*** Records to use ***

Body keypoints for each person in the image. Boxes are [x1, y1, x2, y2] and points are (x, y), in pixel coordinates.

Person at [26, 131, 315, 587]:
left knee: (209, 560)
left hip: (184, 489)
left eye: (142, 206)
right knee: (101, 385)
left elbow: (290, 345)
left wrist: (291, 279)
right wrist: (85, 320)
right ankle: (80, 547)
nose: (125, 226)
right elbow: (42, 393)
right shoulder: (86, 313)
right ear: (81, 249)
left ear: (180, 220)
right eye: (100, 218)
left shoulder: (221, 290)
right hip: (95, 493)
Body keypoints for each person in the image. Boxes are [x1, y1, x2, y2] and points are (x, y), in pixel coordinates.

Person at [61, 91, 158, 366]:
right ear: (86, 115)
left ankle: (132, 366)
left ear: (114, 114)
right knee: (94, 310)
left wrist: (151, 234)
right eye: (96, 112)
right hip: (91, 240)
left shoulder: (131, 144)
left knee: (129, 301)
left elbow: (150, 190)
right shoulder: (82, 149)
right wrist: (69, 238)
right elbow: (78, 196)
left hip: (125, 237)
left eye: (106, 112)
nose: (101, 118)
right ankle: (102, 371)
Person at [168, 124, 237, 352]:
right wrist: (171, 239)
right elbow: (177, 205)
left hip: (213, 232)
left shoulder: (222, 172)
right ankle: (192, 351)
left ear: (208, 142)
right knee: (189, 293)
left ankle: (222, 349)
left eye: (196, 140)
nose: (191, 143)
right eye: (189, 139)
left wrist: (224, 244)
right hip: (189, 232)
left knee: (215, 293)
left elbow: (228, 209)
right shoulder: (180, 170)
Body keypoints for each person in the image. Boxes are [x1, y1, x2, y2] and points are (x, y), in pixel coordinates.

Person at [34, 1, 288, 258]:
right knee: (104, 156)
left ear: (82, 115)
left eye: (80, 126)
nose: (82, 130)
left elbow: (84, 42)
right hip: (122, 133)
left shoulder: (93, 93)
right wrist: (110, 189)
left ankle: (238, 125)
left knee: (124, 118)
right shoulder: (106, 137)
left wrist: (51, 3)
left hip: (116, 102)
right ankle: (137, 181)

*** End of Records to use ***

* _Task statement_: I would like the records restated exactly, with every line intact.

* _Task answer_:
Body keypoints for each person in the image. Boxes are [x1, y1, x2, y2] and points are (x, y), in pixel coordinates.

Person at [26, 131, 315, 587]:
left knee: (209, 560)
left hip: (184, 489)
left eye: (142, 206)
right knee: (101, 385)
left elbow: (290, 345)
left wrist: (291, 279)
right wrist: (85, 320)
right ankle: (80, 547)
nose: (125, 226)
right elbow: (42, 393)
right shoulder: (86, 313)
right ear: (81, 249)
left ear: (180, 220)
right eye: (100, 218)
left shoulder: (221, 290)
right hip: (95, 493)
Body keypoints for each person in the image. Boxes are [x1, y1, x2, y2] and points are (x, y), in pixel coordinates.

Person at [61, 91, 158, 366]:
right ear: (86, 115)
left ankle: (132, 366)
left ear: (114, 114)
right knee: (94, 310)
left wrist: (151, 234)
right eye: (96, 112)
right hip: (91, 240)
left shoulder: (131, 144)
left knee: (129, 301)
left elbow: (150, 190)
right shoulder: (82, 149)
right wrist: (69, 238)
right elbow: (78, 196)
left hip: (125, 237)
left eye: (106, 112)
nose: (101, 118)
right ankle: (102, 371)
Person at [168, 124, 237, 352]:
right wrist: (171, 239)
right elbow: (177, 205)
left hip: (213, 232)
left shoulder: (222, 172)
right ankle: (192, 351)
left ear: (208, 142)
right knee: (189, 293)
left ankle: (222, 349)
left eye: (196, 140)
nose: (191, 143)
right eye: (189, 139)
left wrist: (224, 244)
right hip: (189, 232)
left knee: (215, 293)
left elbow: (228, 209)
right shoulder: (180, 170)
Body keypoints for each person in the image. Boxes are [x1, y1, x2, y2] and points are (x, y), in pixel coordinates.

Person at [34, 1, 288, 258]:
right knee: (104, 156)
left ear: (82, 115)
left eye: (80, 126)
nose: (82, 130)
left elbow: (84, 42)
right hip: (122, 133)
left shoulder: (93, 93)
right wrist: (110, 189)
left ankle: (238, 125)
left knee: (124, 118)
right shoulder: (106, 137)
left wrist: (51, 3)
left hip: (116, 102)
right ankle: (137, 181)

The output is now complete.